I am able to get an accuracy of around 0.55 and a loss of 1, which isn't great. However when I reshape my X_train and X_test data to be 3D input for an LSTM layer and then put it into a model such as:

`model.add(keras.layers.Dense(units=256,input_shape=(512, 1), activation='relu'))
model.add(keras.layers.Bidirectional(keras.layers.LSTM(100, dropout=0.2, recurrent_dropout=0.3)))
model.add(keras.layers.Dense(5, activation='softmax'))
model.compile(loss='categorical_crossentropy', optimizer=keras.optimizers.Adam(0.0001),metrics= ['accuracy'])`

I get an accuracy of around 0.2 which is even worse, with a loss of close to 2.00.

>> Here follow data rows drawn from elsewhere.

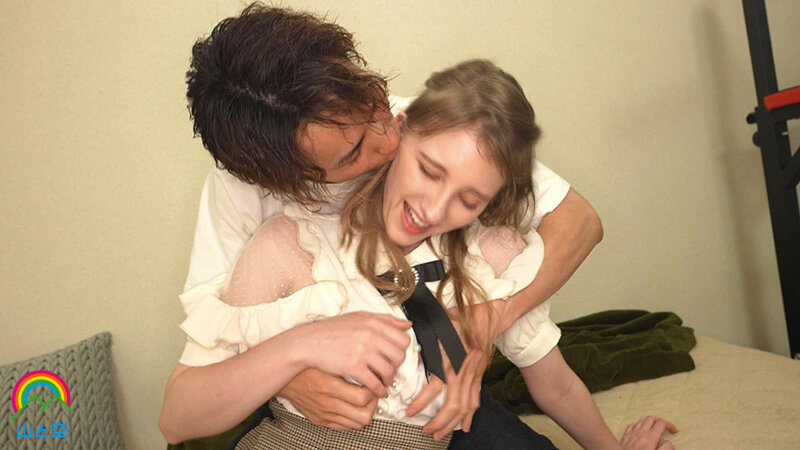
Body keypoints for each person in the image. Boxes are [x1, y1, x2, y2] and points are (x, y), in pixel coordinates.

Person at [159, 3, 672, 449]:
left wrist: (490, 318)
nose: (388, 137)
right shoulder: (277, 232)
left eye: (375, 106)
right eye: (354, 153)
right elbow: (188, 400)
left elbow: (579, 223)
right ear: (292, 184)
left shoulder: (437, 132)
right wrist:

I have no idea whether an LSTM is necessary as I am new to neural networks but I have been trying to do this for my project.

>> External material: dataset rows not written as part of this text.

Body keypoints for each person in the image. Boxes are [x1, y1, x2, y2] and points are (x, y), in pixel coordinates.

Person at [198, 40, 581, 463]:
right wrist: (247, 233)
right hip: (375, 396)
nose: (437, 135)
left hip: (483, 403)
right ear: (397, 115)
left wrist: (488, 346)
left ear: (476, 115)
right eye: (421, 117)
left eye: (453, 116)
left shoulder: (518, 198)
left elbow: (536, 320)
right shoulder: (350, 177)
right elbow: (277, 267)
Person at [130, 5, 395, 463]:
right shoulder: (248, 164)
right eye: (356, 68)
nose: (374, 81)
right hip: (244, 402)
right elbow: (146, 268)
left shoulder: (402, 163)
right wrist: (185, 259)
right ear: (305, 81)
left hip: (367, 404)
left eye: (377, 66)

So I am asking should I stick with the first model without an LSTM or is there a way of changing the second neural network with LSTM to have an accuracy of 0.2 whilst using the embedding methods that I have used?

Thanks for your time!


1 Answers


Why you should choose LSTM instead of normal neurons is because in language, there is a relationship between words and that is important in understanding what the sentence means. The model with only dense layer is not able to do that great because there are no connections it that can store such information, it just predicts by looking at the whole picture and not the connections the words have in between. Coming to LSTM, they stand for Long Short Term Memory, in short, what they have is the capability to remember data that they had seen previously, which helps it in creating connections with different words in the same sentence.

Coming to how you would go about creating your model. First, you need a Tokenizer in the TF library to create token out of your data, then convert your sequence into numbers through it, then pad your data using pad_sequences. Your data is then ready. In your network, your first layer should be an Embedding layer. Followed by it you can have the LSTM (as I have explained why you should use them) or Bidirectional LSTM (they can learn the dependency from left-to-right and right-to-left, performs better than unidirectional LSTM) or Conv1D (according to filter size it is able model dependencies in lying in its filter length, it has been used and works, you can try) layers, followed by pooling layer (GlobalMaxPooling1D) and then, dense layers to get your predictions.